Le duc de Guise (full title Le duc de Guise, ou Les ėtats de Blois (The Duke of Guise, or The Council of Blois)) is an opéra comique in three acts by George Onslow, to a libretto by François-Antoine-Eugène de Planard and Jules-Henri Vernoy de Saint-Georges, based on a play from 1809 of the same name by François Just Marie Raynouard. The opera received its premiere on 8 September 1837 at the Opéra-Comique in Paris.

The opera, which centres on the assassination of the Duc de Guise in 1588, was the third and last of Onslow's operas to be produced.

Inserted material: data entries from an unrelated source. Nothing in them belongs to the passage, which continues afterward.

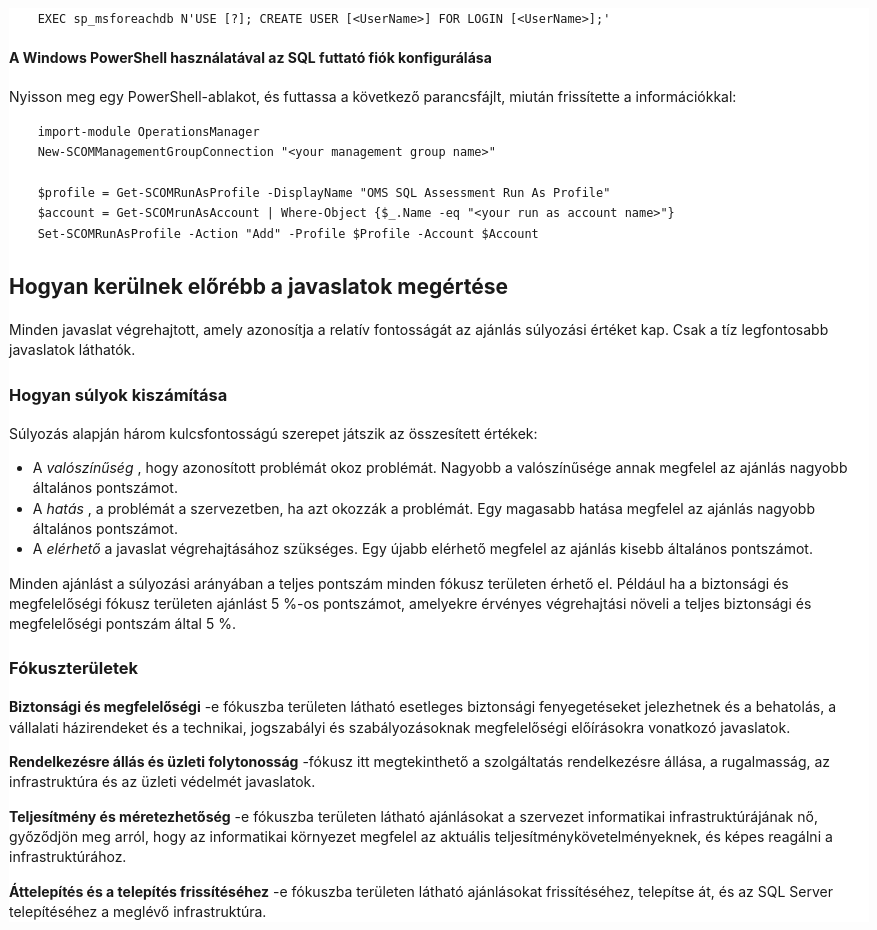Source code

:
 ```
    EXEC sp_msforeachdb N'USE [?]; CREATE USER [<UserName>] FOR LOGIN [<UserName>];'

```

#### <a name="to-configure-the-sql-run-as-account-using-windows-powershell"></a>A Windows PowerShell használatával az SQL futtató fiók konfigurálása
Nyisson meg egy PowerShell-ablakot, és futtassa a következő parancsfájlt, miután frissítette a információkkal:

```
    import-module OperationsManager
    New-SCOMManagementGroupConnection "<your management group name>"

    $profile = Get-SCOMRunAsProfile -DisplayName "OMS SQL Assessment Run As Profile"
    $account = Get-SCOMrunAsAccount | Where-Object {$_.Name -eq "<your run as account name>"}
    Set-SCOMRunAsProfile -Action "Add" -Profile $Profile -Account $Account
```

## <a name="understanding-how-recommendations-are-prioritized"></a>Hogyan kerülnek előrébb a javaslatok megértése
Minden javaslat végrehajtott, amely azonosítja a relatív fontosságát az ajánlás súlyozási értéket kap. Csak a tíz legfontosabb javaslatok láthatók.

### <a name="how-weights-are-calculated"></a>Hogyan súlyok kiszámítása
Súlyozás alapján három kulcsfontosságú szerepet játszik az összesített értékek:

* A *valószínűség* , hogy azonosított problémát okoz problémát. Nagyobb a valószínűsége annak megfelel az ajánlás nagyobb általános pontszámot.
* A *hatás* , a problémát a szervezetben, ha azt okozzák a problémát. Egy magasabb hatása megfelel az ajánlás nagyobb általános pontszámot.
* A *elérhető* a javaslat végrehajtásához szükséges. Egy újabb elérhető megfelel az ajánlás kisebb általános pontszámot.

Minden ajánlást a súlyozási arányában a teljes pontszám minden fókusz területen érhető el. Például ha a biztonsági és megfelelőségi fókusz területen ajánlást 5 %-os pontszámot, amelyekre érvényes végrehajtási növeli a teljes biztonsági és megfelelőségi pontszám által 5 %.

### <a name="focus-areas"></a>Fókuszterületek
**Biztonsági és megfelelőségi** -e fókuszba területen látható esetleges biztonsági fenyegetéseket jelezhetnek és a behatolás, a vállalati házirendeket és a technikai, jogszabályi és szabályozásoknak megfelelőségi előírásokra vonatkozó javaslatok.

**Rendelkezésre állás és üzleti folytonosság** -fókusz itt megtekinthető a szolgáltatás rendelkezésre állása, a rugalmasság, az infrastruktúra és az üzleti védelmét javaslatok.

**Teljesítmény és méretezhetőség** -e fókuszba területen látható ajánlásokat a szervezet informatikai infrastruktúrájának nő, győződjön meg arról, hogy az informatikai környezet megfelel az aktuális teljesítménykövetelményeknek, és képes reagálni a infrastruktúrához.

**Áttelepítés és a telepítés frissítéséhez** -e fókuszba területen látható ajánlásokat frissítéséhez, telepítse át, és az SQL Server telepítéséhez a meglévő infrastruktúra.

The text and music were well received by the audience, but Gérard de Nerval complained in a review that they had not offered Jenny Colon the opportunity to display her talents.

Onslow made an arrangement of extracts of the opera for string quartet (his Op. 60).

==Roles==

| Role | Voice type | Premiere cast, 8 September 1837 |
| Henri III | tenor | Théodore-François Moreau-Santi |
| Henri, duc de Guise | tenor | Jean-Baptiste Chollet |
| Larchant, an officer of the King | bass | François-Louis Henry |
| Loignac, a Gascon | tenor | Paul-Jean Fargueil |
| Péricart, porter of the castle of Blois | tenor | Joseph-Antoine-Charles Couderc |
| Saint-Pol, one of Guise's officers |  | Victor |
| Cathérine de Médicis |  | Mme. Boulanger |
| La marquise de Sauve. mistress of the duc de Guise |  | Mme. Prévost |
| Paulette, a milkmaid | soprano | Jenny Colon [fr] |
Courtiers, bourgeois, soldiers, members of the council.